TASKS FOR THIS EXERCISE →
1. According to the ski jumping article, how fast did Nykanen travel down the runway?
2. Copy the ski jumping article from "As the crowd" up to and including "than one Olympics.".

TEXT →
* * * *
Monday, Feb. 29, 1988

Alert: Nukes Away!

By John Leo

As the crowd chanted "Matti! Matti!" and his countrymen waved blue-and-white Finnish flags, the superbrat of ski jumping shot down the runway at 54 m.p.h. Body tucked, hands behind his back, he soared off as though someone had slipped a piece of hot charcoal into his ski boot.

It was a typical Matti Nykanen performance: an explosive takeoff, an eerily long floating descent and -- as of right -- a first-place finish. The boyish Nykanen, 24, punched the air in triumph and seemed to ignore the awed congratulations of Pavel Ploc and Jiri Malec, the Czechs who finished a distant second and third. The decisive win in the 70-meter competition gave Nykanen his first gold at Calgary, with a shot at an unprecedented second and third this week in the weather-delayed 90-meter individual and team events. It also made him the first jumper in some 50 years to finish first in more than one Olympics.
* * * *
RECORDS SHOWN →
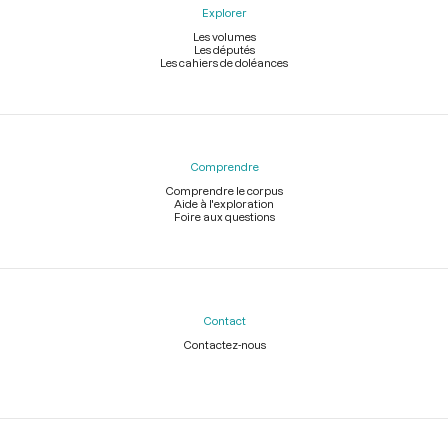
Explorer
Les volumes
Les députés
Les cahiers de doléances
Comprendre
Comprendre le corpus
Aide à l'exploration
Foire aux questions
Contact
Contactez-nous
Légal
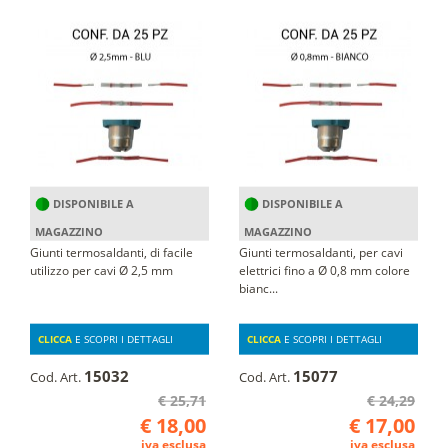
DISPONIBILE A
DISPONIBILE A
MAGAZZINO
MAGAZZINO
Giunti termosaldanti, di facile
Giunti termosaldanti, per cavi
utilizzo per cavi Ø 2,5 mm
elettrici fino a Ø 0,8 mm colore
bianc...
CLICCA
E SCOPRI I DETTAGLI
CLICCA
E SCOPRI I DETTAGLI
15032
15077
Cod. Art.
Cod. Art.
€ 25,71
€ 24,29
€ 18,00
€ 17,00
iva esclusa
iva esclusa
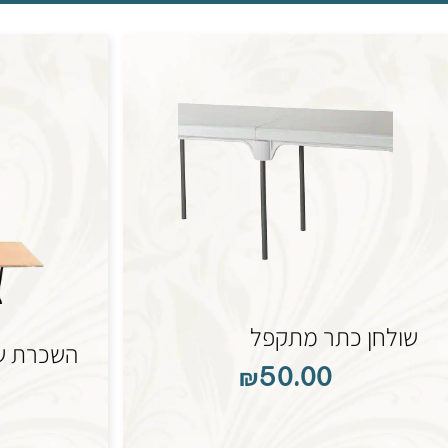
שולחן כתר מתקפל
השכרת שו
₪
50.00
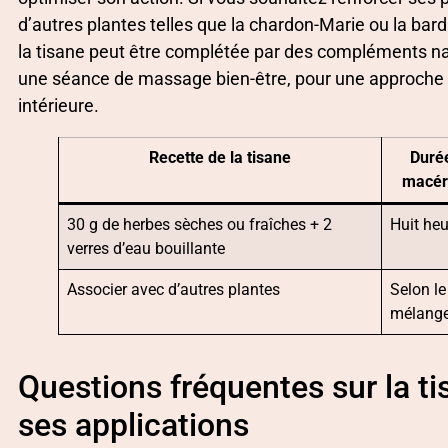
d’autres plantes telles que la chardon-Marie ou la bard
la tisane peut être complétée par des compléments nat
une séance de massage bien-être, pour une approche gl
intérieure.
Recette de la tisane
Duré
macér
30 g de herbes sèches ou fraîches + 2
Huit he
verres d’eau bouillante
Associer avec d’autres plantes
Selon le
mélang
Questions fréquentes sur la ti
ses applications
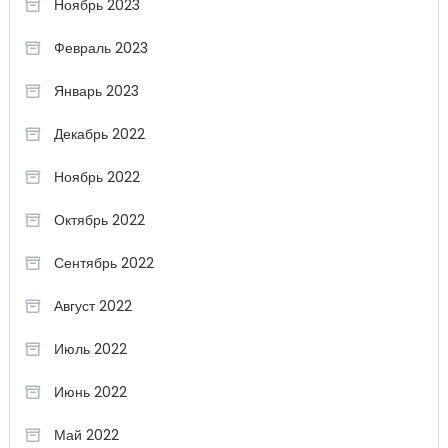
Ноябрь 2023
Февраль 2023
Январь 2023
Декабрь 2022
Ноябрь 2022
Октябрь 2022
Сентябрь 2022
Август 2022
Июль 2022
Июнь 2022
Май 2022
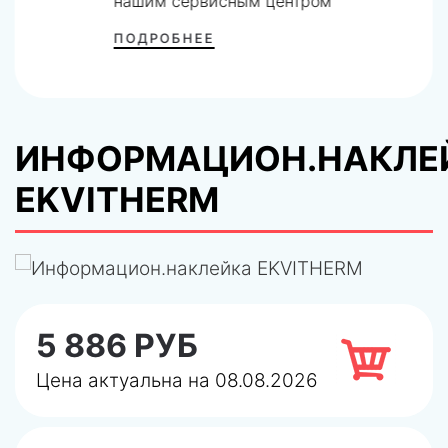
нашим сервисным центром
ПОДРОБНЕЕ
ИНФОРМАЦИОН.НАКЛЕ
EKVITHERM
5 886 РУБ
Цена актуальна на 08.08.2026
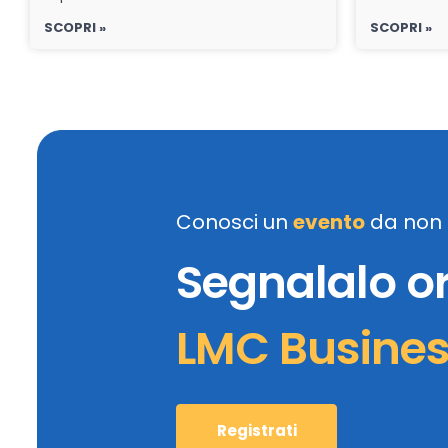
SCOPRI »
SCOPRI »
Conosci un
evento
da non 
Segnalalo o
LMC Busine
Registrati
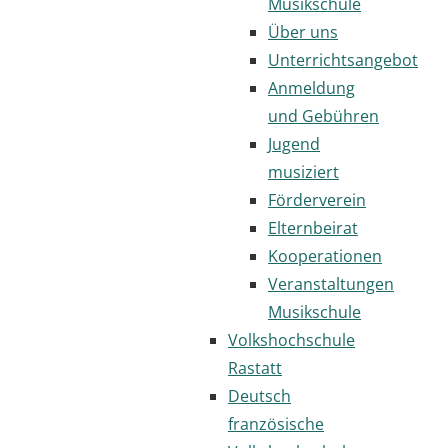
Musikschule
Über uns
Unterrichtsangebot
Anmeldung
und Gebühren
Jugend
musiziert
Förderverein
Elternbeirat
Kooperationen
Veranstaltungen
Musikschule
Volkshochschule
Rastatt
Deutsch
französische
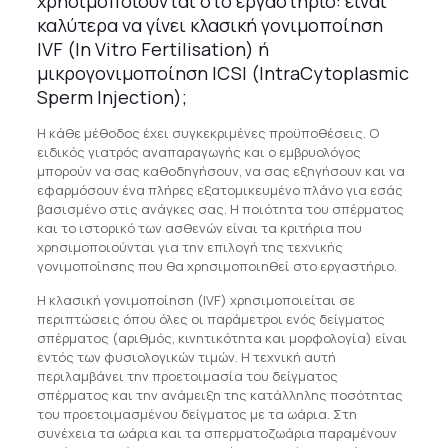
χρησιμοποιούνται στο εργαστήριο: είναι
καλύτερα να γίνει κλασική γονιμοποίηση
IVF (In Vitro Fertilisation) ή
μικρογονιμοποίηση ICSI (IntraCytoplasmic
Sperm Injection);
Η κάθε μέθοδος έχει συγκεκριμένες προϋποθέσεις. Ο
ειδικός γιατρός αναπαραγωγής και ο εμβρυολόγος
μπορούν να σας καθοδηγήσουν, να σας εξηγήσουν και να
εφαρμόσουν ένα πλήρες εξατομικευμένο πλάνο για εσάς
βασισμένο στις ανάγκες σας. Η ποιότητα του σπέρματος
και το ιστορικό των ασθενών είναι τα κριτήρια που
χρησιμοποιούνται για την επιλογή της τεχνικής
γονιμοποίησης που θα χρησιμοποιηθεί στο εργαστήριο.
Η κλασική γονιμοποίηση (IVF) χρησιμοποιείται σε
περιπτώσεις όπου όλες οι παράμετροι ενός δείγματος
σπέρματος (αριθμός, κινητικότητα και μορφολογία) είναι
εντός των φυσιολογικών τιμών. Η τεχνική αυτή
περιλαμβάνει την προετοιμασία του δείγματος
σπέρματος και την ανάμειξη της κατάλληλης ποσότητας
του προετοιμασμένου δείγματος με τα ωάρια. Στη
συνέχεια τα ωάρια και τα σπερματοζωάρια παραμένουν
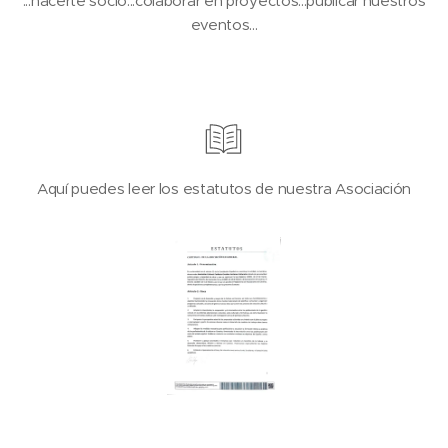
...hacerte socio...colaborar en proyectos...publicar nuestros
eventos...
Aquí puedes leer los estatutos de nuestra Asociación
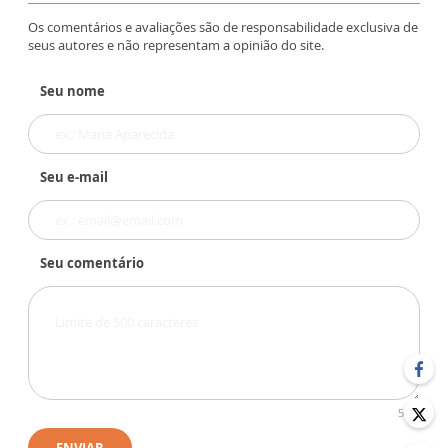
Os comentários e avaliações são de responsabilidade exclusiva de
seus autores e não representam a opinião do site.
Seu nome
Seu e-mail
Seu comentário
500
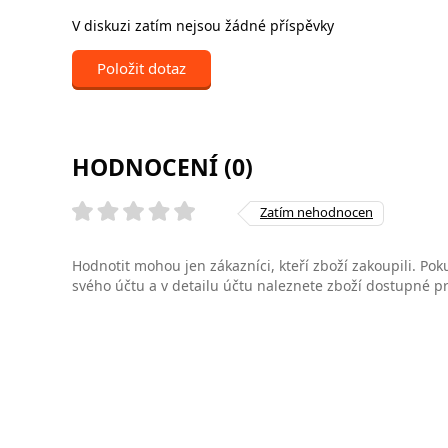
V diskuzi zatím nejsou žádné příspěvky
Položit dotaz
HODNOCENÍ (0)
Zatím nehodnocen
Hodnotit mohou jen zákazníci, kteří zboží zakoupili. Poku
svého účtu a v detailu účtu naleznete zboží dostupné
* * * *
WRITTEN RESPONSES →
1. 54 m.p.h.

2.
As the crowd chanted "Matti! Matti!" and his countrymen waved blue-and-white Finnish flags, the superbrat of ski jumping shot down the runway at 54 m.p.h. Body tucked, hands behind his back, he soared off as though someone had slipped a piece of hot charcoal into his ski boot.

It was a typical Matti Nykanen performance: an explosive takeoff, an eerily long floating descent and -- as of right -- a first-place finish. The boyish Nykanen, 24, punched the air in triumph and seemed to ignore the awed congratulations of Pavel Ploc and Jiri Malec, the Czechs who finished a distant second and third. The decisive win in the 70-meter competition gave Nykanen his first gold at Calgary, with a shot at an unprecedented second and third this week in the weather-delayed 90-meter individual and team events. It also made him the first jumper in some 50 years to finish first in more than one Olympics.